> _Exercise instructions_: Exactly reproduce the lines from the line that has "Which of these" down to the last line of the entries, inclusive.

BEGIN Given records

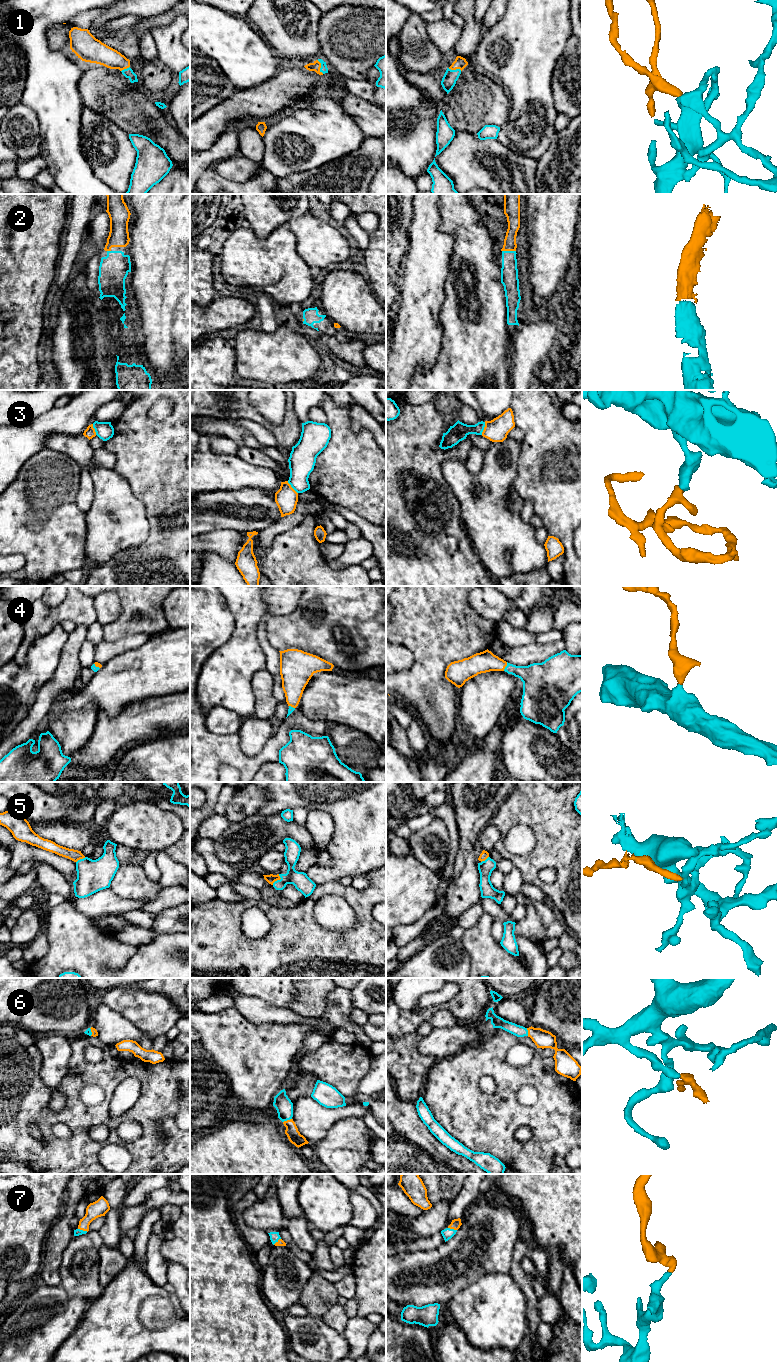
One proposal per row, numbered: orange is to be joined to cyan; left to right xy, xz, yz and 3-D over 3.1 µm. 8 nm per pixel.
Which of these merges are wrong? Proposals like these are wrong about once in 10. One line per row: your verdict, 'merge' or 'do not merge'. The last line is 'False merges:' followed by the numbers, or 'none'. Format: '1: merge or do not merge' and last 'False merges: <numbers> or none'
1: merge
2: merge
3: do not merge
4: merge
5: do not merge
6: merge
7: merge
False merges: 3, 5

END Given records

> _Written solution_:
Which of these merges are wrong? Proposals like these are wrong about once in 10. One line per row: your verdict, 'merge' or 'do not merge'. The last line is 'False merges:' followed by the numbers, or 'none'. Format: '1: merge or do not merge' and last 'False merges: <numbers> or none'
1: merge
2: merge
3: do not merge
4: merge
5: do not merge
6: merge
7: merge
False merges: 3, 5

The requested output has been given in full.